» Document passage:
===
EVM

Accounts

• An account is an object in the world state.

• An account is a mapping between an Address and Account state

• Account state contains

  • nonce, balance, storage hash, code hash

Two types of accounts

• EOA controlled by private key and cannot contain EVM code

• Contract Account (CA) contains EVM code

• You can determine if an address is a Solidity smart contract by checking the size of the code stored at the address.

• Assembly extcodesize is used in Solidity functions to determine the size of the code at a particular address. If the code size at the address is greater than 0 then the address is a smart contract.

• Smart contracts prevent other SC from calling their functions by implementing an account code size check.

  • code size check determines if the address interacting with the contract contain code, and if it does the function is not executed

  • https://cryptomarketpool.com/bypass-solidity-contract-size-check/

Transaction

• A transaction is a single cryptographically-signed instruction.

• It can either be a

  • contraction creation

  • message call

If contract creation:

• To field in a transaction is 0 (not specified)

• Data is the init code fragment, including the contract binary.
===
» Dataset extract:
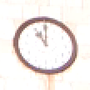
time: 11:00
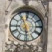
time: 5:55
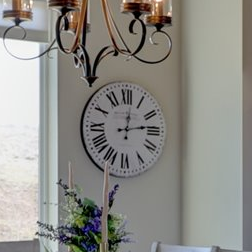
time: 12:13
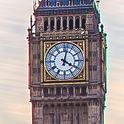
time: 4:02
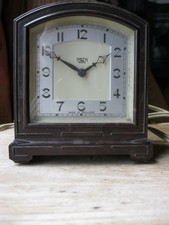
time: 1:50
===
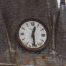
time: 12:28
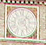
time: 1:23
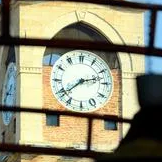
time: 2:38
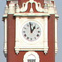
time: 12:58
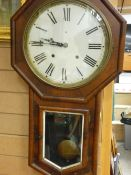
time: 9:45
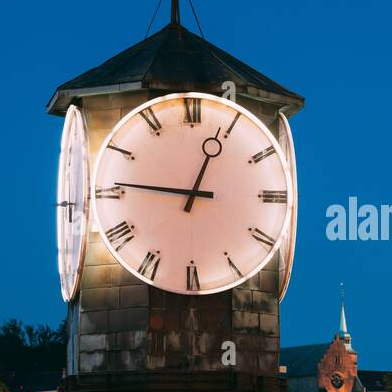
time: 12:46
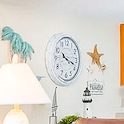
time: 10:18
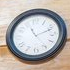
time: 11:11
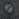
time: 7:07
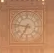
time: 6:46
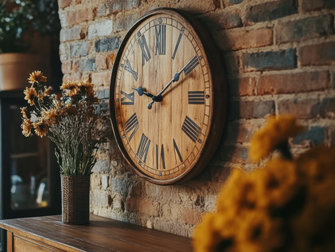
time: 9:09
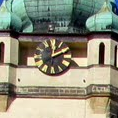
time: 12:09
===
» Work instructions: Copy out the EVM notes on accounts and transactions above, word for word and in full.

» Solution:
EVM

Accounts

• An account is an object in the world state.

• An account is a mapping between an Address and Account state

• Account state contains

  • nonce, balance, storage hash, code hash

Two types of accounts

• EOA controlled by private key and cannot contain EVM code

• Contract Account (CA) contains EVM code

• You can determine if an address is a Solidity smart contract by checking the size of the code stored at the address.

• Assembly extcodesize is used in Solidity functions to determine the size of the code at a particular address. If the code size at the address is greater than 0 then the address is a smart contract.

• Smart contracts prevent other SC from calling their functions by implementing an account code size check.

  • code size check determines if the address interacting with the contract contain code, and if it does the function is not executed

  • https://cryptomarketpool.com/bypass-solidity-contract-size-check/

Transaction

• A transaction is a single cryptographically-signed instruction.

• It can either be a

  • contraction creation

  • message call

If contract creation:

• To field in a transaction is 0 (not specified)

• Data is the init code fragment, including the contract binary.